I think this is stupid. If I am allowed to laugh outloud around others and to smile and to be melacholy and even oto sry, then I can certainly display my other emotions as well. I am human; I am a full range of feeling. So when I'm mad at you, you'll know. And you'll likely know to what degree I'm angry as well.

But trying to balance this and one's sense of propriety is difficult. Hell, trying to balance one's head and one's heart is a war as old as Troy.

Jenn said...

I don't think that the negative emotions are not to be displayed - rather, culture sort of governs the way in which these emotions should be displayed.
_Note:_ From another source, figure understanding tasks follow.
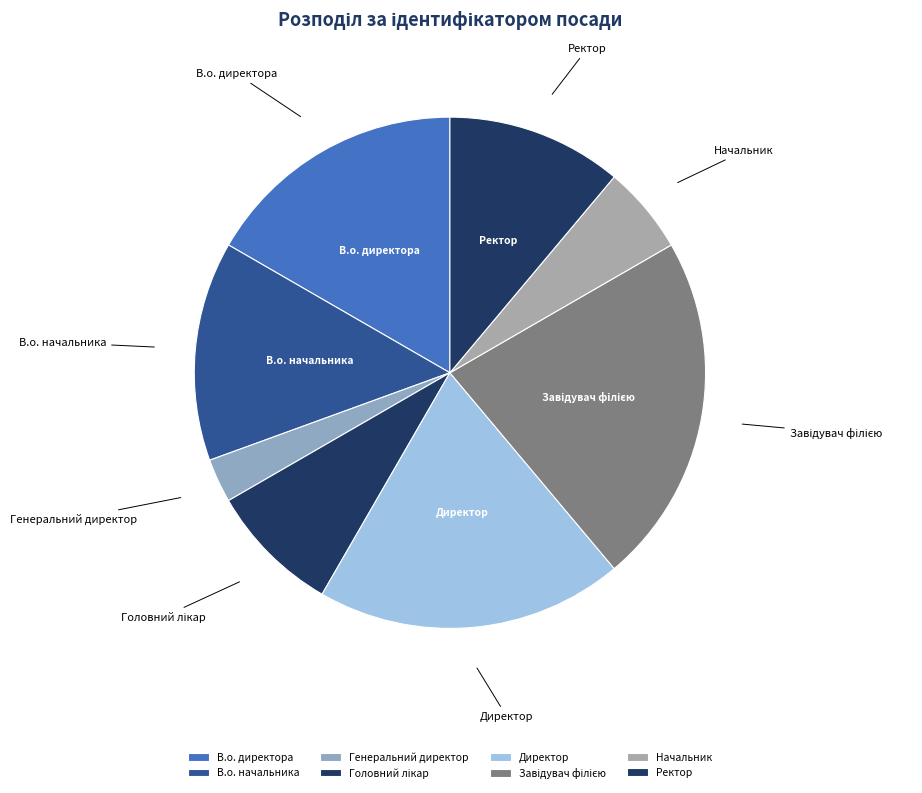

Approximately how many times larger is the value at Директор compared to Генеральний директор?

7.0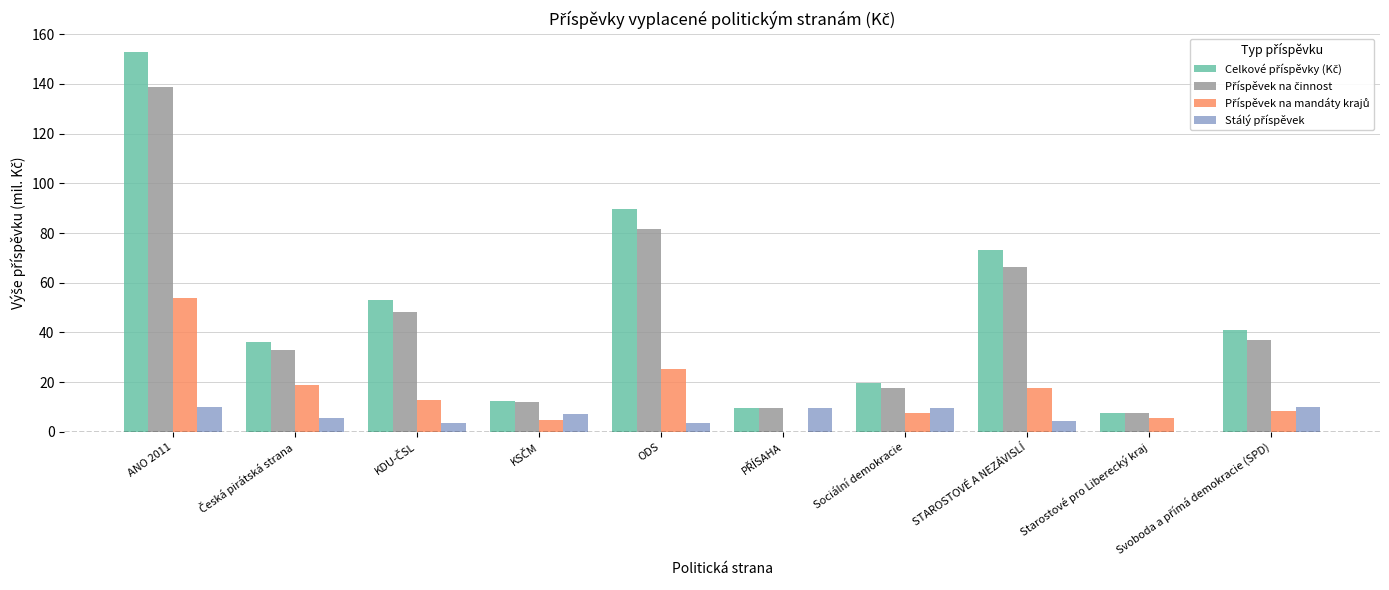

What is the maximum value shown in the chart?

152.8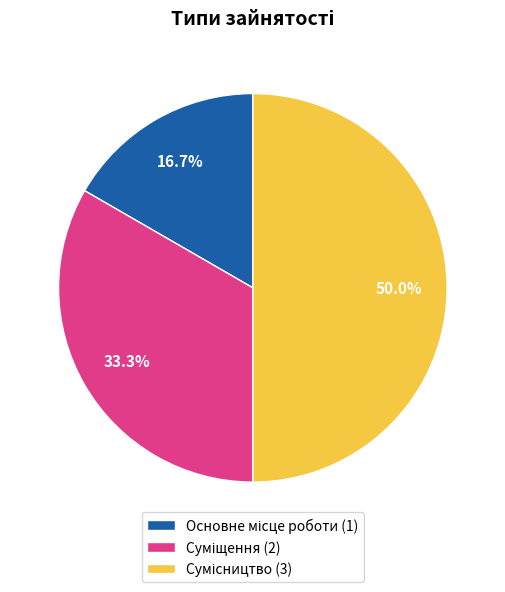

To the nearest percent, what is the average slice percentage?

33%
We do not tolerate this kind of behaviour in children. Do you think it is acceptable in adults? Don't you think a no-holds-barred approach could be quite dangerous?

part-time buddha said...

Right, and the way these emotions are to be displayed is behind closed doors, either alone or with the one person who will tolerate you. At work, I have to play nice with the people I can't stand. Social graces determine that I do this because it makes for a better social engagement overall. But it also amplifies my dislike because I can't stand being fake. If I could simply ingore these people, if they could be told just not to talk to me unless it was absolutely necessary, I wouldn't be nearly as angry about it.

What I'm trying to say is that not being able to vent my anger and dislike breeds more anger and dislike. In me at least. So instead I become subversive, and it's only a matter of time before subversive behavior escalates and becomes punishable.

No-holds-barred is always potentially dangerous (which is why I personally like it - I live for volatile situations). But I think so is constant restaint. As proof I submit the Victorian Age.

Jenn said...

I don't think I pretend. When I hate someone (I never dislike, only hate/detest/abhor) the man on the 12th floor in a coma knows about it.

part-time buddha said...

And that's why you're cool.

Jenn said...

Awwww thanks gorgeous. You warm my heart.

A thinker said...

Very weird, very awkward situation. Interesting story. It's amazing what people's emotions will do to them.

Jenn said...

Yes. Right now there seems to be a debate as to whether it is better to hide/suppress feelings or show them. And how best to express them.

So tell me what you want, what you really really want...:)

goldennib said...

Wow - I'd be staring with my mouth open. Free emotional expression like that would overwehlm me. I don't think emotional supression is good, I agree with PTB that the Victorian's idea wasn't good. But the opposite isn't good either. Where do you draw the line in expressing your emotions? Shouldn't there be a line? Wives kill their husbands in the heat of passion; parents abuse their children when they are in a rage; strangers shoot strangers on the highway when they are annoyed; partners cheat on each other because they have the hots for someone else. Are these expressions of emotion ok?

Jenn said...

I hate partners who cannot control themselves and throw tantrums when they want attention. My ex did this and although he didn't throw things about, he always succeeded in making everyone feel extremely uncomfortable. Mensa affiliation notwithstanding. After a while, I learned to ignore him when he turned like that - no use in rewarding such childish behaviour with attention.

Today, I think I would just walk out. To hell with promises of forever!

XMOCHA! said...

Cool Jenn, enjoy reading your adventures -glad I found your blog.

Let's catch up sometime- it's been years!

Cheers, SM

Jenn said...

See Ming? OH MY GAWD!

The first person I actually know in real life to read this...oh dear, does this mean I am gonna have to censor?